To provide a clear, concise, and complete statement of the algorithmic problem, enabling users to quickly grasp what is being asked.


2. Structure

A good problem description is crucial for user understanding and should clearly include the following sections:

  • Problem Statement:
    • Clearly and succinctly state what the user is required to solve. Avoid ambiguity.
  • Examples:
    • Provide at least one, preferably two, clear input/output examples.
    • Include a brief explanation for each example showing how the output is derived from the input.
    • Format examples consistently for readability.
  • Constraints:
    • List all relevant constraints (e.g., input size, value ranges for numbers, character sets for strings, time/space complexity hints if applicable).
    • This helps users understand the scale of the problem and potential edge cases.
  • Edge Cases (Optional but Recommended):
    • Briefly mention any common or particularly tricky edge cases that users should consider (e.g., empty arrays, single-element inputs, inputs with all same values).
  • Language:
    • Use simple, direct language. Avoid jargon and overly complex sentences.
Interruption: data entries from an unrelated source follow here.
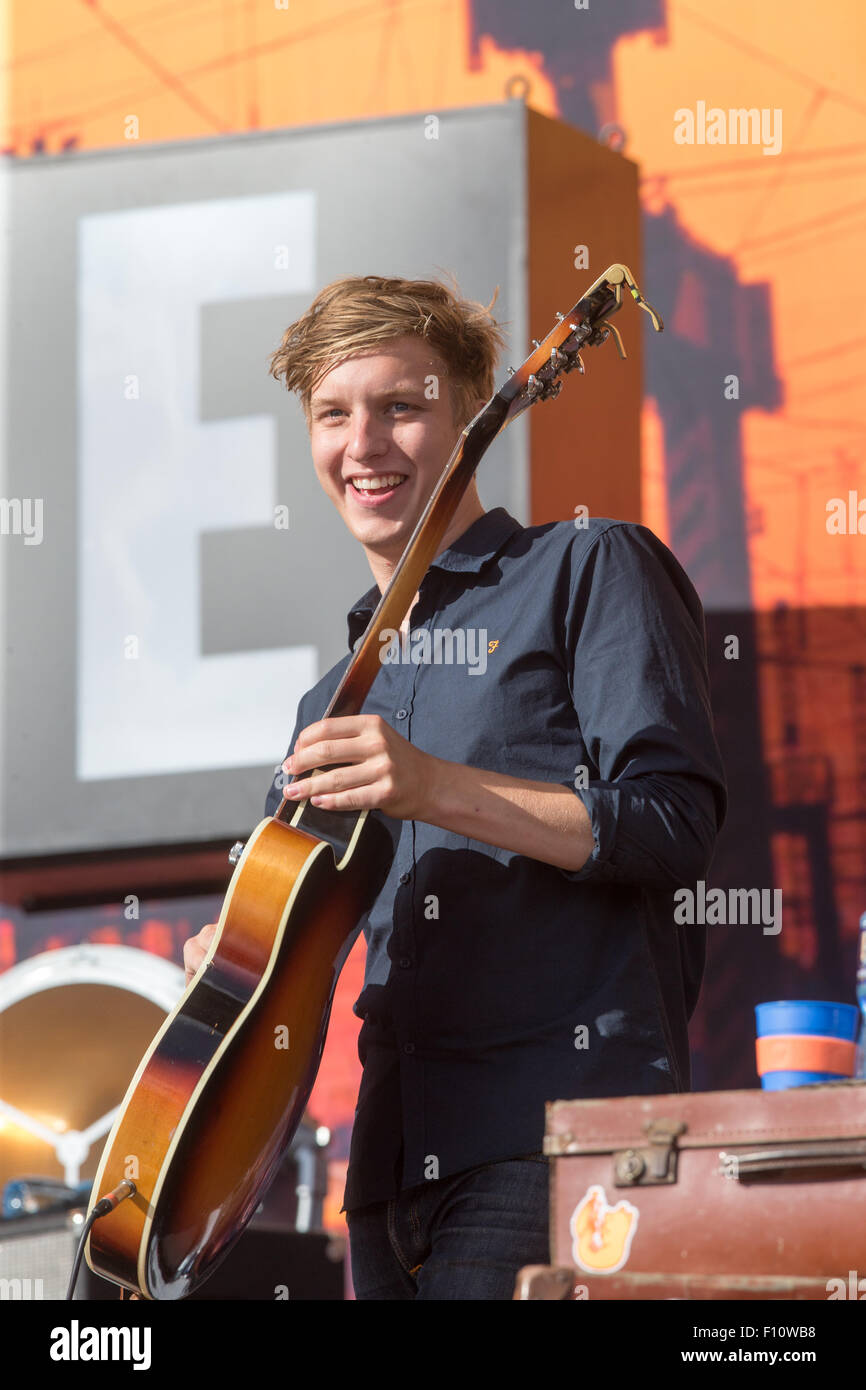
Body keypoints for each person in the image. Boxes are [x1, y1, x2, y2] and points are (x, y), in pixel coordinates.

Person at [183, 273, 727, 1300]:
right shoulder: (327, 701)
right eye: (332, 415)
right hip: (386, 1176)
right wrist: (242, 959)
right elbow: (298, 939)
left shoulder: (587, 567)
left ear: (474, 413)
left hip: (556, 1134)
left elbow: (670, 824)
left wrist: (431, 784)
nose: (364, 444)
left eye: (402, 405)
3. Markdown Template Example

Use the following markdown structure for clarity and consistency:

## Problem Statement

Given an array of integers `nums` and an integer `target`, return *indices of the two numbers such that they add up to `target`*.

You may assume that each input would have **exactly one solution**, and you may **not** use the same element twice.

You can return the answer in any order.

## Examples

**Example 1:**

-   **Input:** `nums = [2,7,11,15]`, `target = 9`
-   **Output:** `[0,1]`
-   **Explanation:** Because `nums[0] + nums[1] == 9`, we return `[0, 1]`.

**Example 2:**

-   **Input:** `nums = [3,2,4]`, `target = 6`
-   **Output:** `[1,2]`
-   **Explanation:** `nums[1] + nums[2] == 6`.

## Constraints

-   `2 <= nums.length <= 10^4`
-   `-10^9 <= nums[i] <= 10^9`
-   `-10^9 <= target <= 10^9`
-   Only one valid answer exists.

## Edge Cases (Considerations)

-   What if the array is at its minimum allowed length (e.g., 2 elements)?
-   Input numbers can be negative.

4. Best Practices

  • Be as specific as possible in the problem statement.
  • Use consistent formatting for examples and constraints.
  • Explain examples clearly, especially if the logic is not obvious.
  • Anticipate and mention edge cases to guide users.

5. Common Mistakes

  • Leaving out constraints or edge cases.
  • Using vague or ambiguous language.
  • Providing examples without explanations.
  • Making the description too long or too short.

By following these guidelines, you will help users understand the problem quickly and avoid common sources of confusion.